Colorando Auro. Orfèvreries du Moyen Âge et recettes anciennes de la coloration de l’or: une approche analytique (Colorando Auro. Medieval silver and old recipes for the colouring of gold: an analytical approach) – Promoter: Helena Wouters (IRPA/KIK – Laboratories) – Copromoter: Gilberte Dewanckel (IRPA/KIK – Conservation) – Assistant: Amandine Crabbé
Project in the framework of the research campaign Stimulation of the Research in the Federal Scientific Institutes – January 2009-December 2012

 

The restoration of works of art contributes to their durability, but IRPA/KIK also seizes this opportunity to perform a profound study of the techniques employed in their manufacturing. Thus the long history of the restoration of the Reliquary shrine of Our Lady of Huy (13th century) has inspired a reflection on the medieval practice of the colouring of gold. This reflection led to the current project.

image003_400_09

Shrine of Our Lady of Huy

 

The techniques for the colouring of gold, in Latin colorando auro, applied on silver and described in medieval manuscripts have for a long time been disregarded.
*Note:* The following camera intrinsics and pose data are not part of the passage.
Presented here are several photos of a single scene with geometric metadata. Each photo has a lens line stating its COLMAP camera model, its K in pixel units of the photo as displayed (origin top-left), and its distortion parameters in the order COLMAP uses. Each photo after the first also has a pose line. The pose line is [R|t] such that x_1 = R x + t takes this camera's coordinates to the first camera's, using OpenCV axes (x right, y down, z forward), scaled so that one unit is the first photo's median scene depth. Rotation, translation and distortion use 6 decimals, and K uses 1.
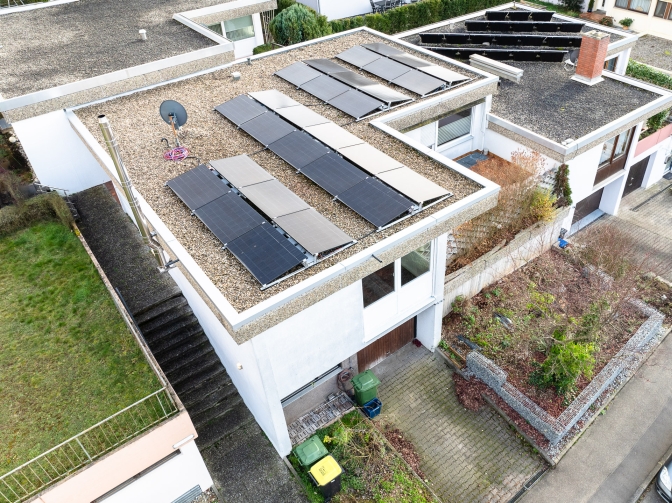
lens RADIAL K [[539.0, 0, 383.1], [0, 539.0, 250.0], [0, 0, 1]] dist [-0.040446, -0.000887]
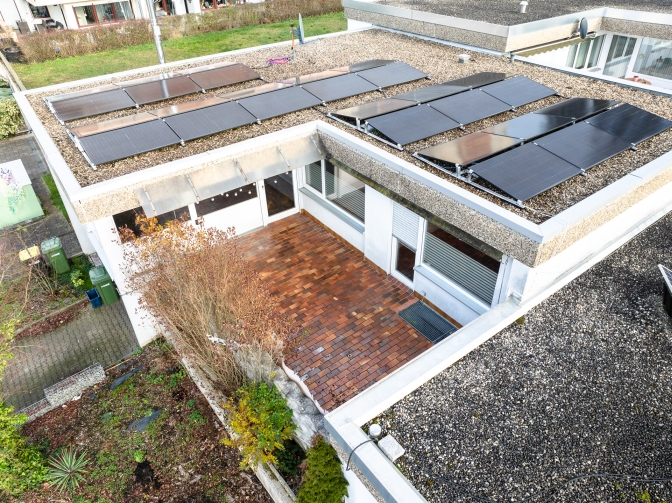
lens RADIAL K [[472.5, 0, 336.0], [0, 472.5, 251.5], [0, 0, 1]] dist [-0.035497, -0.001199]
pose [[-0.039851, 0.602988, -0.796754, 0.531569], [-0.609026, 0.617493, 0.497784, -0.424451], [0.792148, 0.505081, 0.342628, 0.838060]]
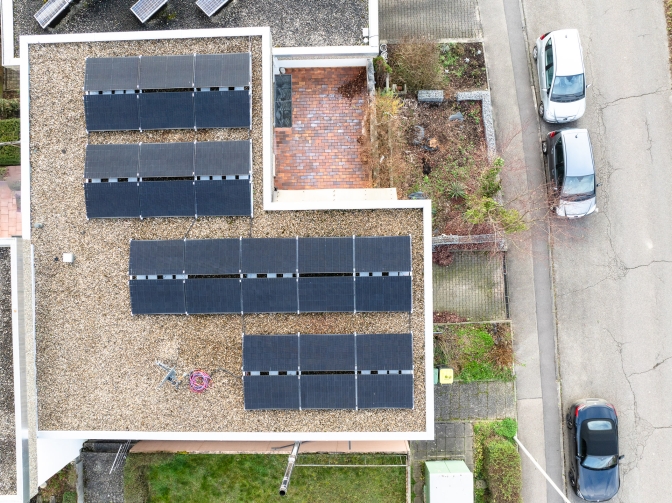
lens RADIAL K [[472.5, 0, 336.0], [0, 472.5, 251.5], [0, 0, 1]] dist [-0.035497, -0.001199]
pose [[0.614579, -0.788851, -0.002340, -0.003317], [0.509298, 0.394516, 0.764835, -0.761636], [-0.602418, -0.471243, 0.644223, 0.297057]]
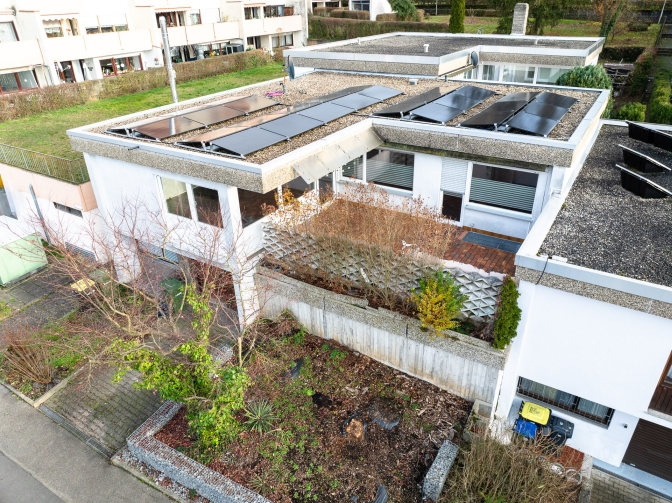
lens RADIAL K [[472.5, 0, 336.0], [0, 472.5, 251.5], [0, 0, 1]] dist [-0.035497, -0.001199]
pose [[0.324529, 0.468594, -0.821645, 0.704694], [-0.581990, 0.783687, 0.217075, -0.187714], [0.745633, 0.407742, 0.527047, 0.574419]]
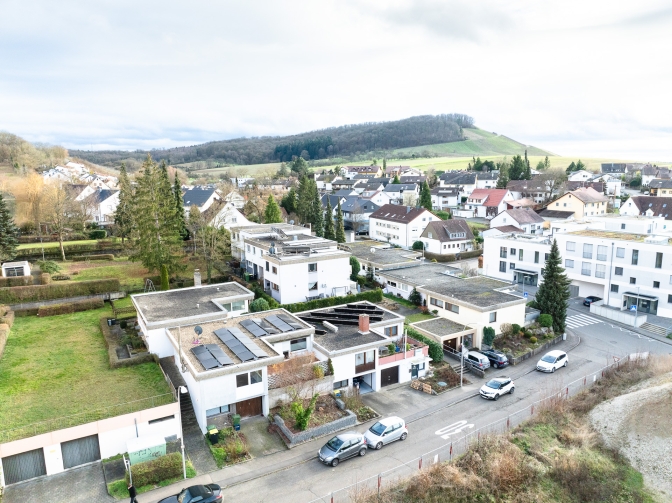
lens RADIAL K [[472.5, 0, 336.0], [0, 472.5, 251.5], [0, 0, 1]] dist [-0.035497, -0.001199]
pose [[0.988082, 0.034540, -0.150003, 0.728437], [-0.103296, 0.871277, -0.479799, 0.528857], [0.114121, 0.489575, 0.864461, -1.384965]]
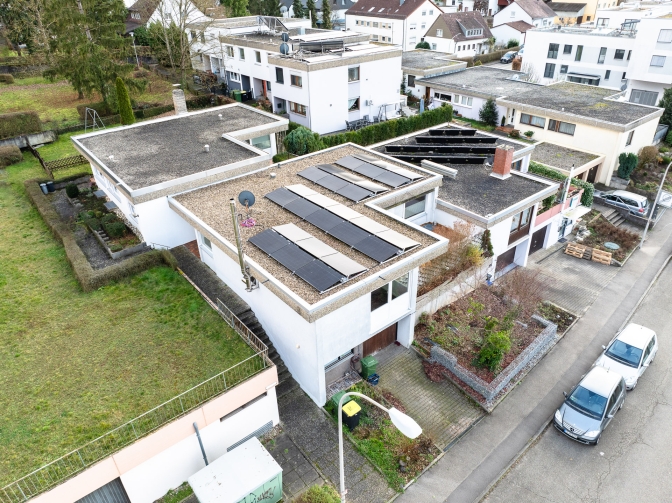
lens RADIAL K [[472.5, 0, 336.0], [0, 472.5, 251.5], [0, 0, 1]] dist [-0.035497, -0.001199]
pose [[0.999976, -0.005769, 0.003717, -0.109777], [0.006238, 0.989892, -0.141683, 0.096066], [-0.002862, 0.141702, 0.989905, -0.352775]]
As a result some of the restoration and cleaning treatments that have been carried out have been inadequate or have even caused some works to suffer irreversible damage. This study aims to broaden our knowledge of these colouring techniques. It will facilitate significant advances in the fields of the exact sciences, art history and the application of gilded silver and it’s restoration. The aims will be to gain insight in the chemical processes of recipes for the colouring of gold, to identify the results of these recipes and to determine the degradations due to time and the results of different methods for restoring or cleaning the colouration. Thanks to this new information it will be possible, among other things, to identify the silver that has been coloured following one of the recipes, to determine which one was used and to revise the techniques for it’s conservation-restoration.